Only the belated introduction of taped interviews under the Police and Criminal Evidence Act finally put an end to the proliferation of unwritten or unsigned confessions in Cardiff police stations.

Defendants Michael O’Brien and Ellis Sherwood later won an unprecedented £500,000 out-of-court settlement in a civil case against Lewis and others, having served 11 years in prison for the Saunders murder. South Wales Police chiefs have always refused to apologise.
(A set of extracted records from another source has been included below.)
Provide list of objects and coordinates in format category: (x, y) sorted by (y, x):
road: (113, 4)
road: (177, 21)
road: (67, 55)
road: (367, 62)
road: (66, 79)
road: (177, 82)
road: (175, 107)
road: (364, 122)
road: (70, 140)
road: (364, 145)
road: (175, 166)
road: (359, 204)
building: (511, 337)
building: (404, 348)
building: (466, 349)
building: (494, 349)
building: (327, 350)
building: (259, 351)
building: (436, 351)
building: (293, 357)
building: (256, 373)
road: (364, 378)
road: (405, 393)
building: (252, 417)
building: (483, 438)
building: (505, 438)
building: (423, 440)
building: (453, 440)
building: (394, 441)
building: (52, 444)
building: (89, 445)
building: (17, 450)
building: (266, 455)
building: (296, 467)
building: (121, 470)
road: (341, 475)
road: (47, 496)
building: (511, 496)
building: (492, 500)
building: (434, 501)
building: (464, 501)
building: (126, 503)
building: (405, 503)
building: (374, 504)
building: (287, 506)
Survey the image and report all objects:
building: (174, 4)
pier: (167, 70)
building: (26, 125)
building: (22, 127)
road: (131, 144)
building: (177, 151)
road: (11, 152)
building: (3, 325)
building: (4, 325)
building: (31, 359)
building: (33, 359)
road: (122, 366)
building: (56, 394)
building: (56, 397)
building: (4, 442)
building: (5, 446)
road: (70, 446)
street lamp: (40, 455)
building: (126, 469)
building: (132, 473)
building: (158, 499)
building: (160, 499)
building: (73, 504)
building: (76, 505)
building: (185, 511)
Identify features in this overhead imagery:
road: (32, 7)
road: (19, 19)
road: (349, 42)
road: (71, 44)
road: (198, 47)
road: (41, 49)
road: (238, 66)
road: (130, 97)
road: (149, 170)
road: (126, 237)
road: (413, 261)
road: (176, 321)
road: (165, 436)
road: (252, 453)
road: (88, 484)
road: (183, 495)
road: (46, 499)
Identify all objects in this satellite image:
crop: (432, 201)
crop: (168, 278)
Lewis was not on the team which concocted the case against the innocent men convicted of brutally killing Lynette White, and so did not face the corruption charges brought against colleagues and senior officers with whom he had worked in the Cardiff conspiracy and newsagent investigations.

A Thames Valley Police inquiry has subsequently recorded 28 areas of complaint involving Lewis in the Saunders and other cases. It also told the usual story of lost documents, threatened witnesses, forced or fabricated statements and the other features of so many South Wales Police investigations during that period.

In 2004, Michael O’Brien’s solicitors issued a fruitless appeal for a public inquiry into gross miscarriages of justice in South Wales.

Today, Home Secretary May can make amends by ensuring that her proposed inquiry is both public and wide-ranging, going beyond the Lynette White case so that the whole cesspit of fabrication, bullying and perjury can at last be brought into the open.

That alone will ensure that all the rotten apples previously at the top of the South Wales Police barrel are held up to the light.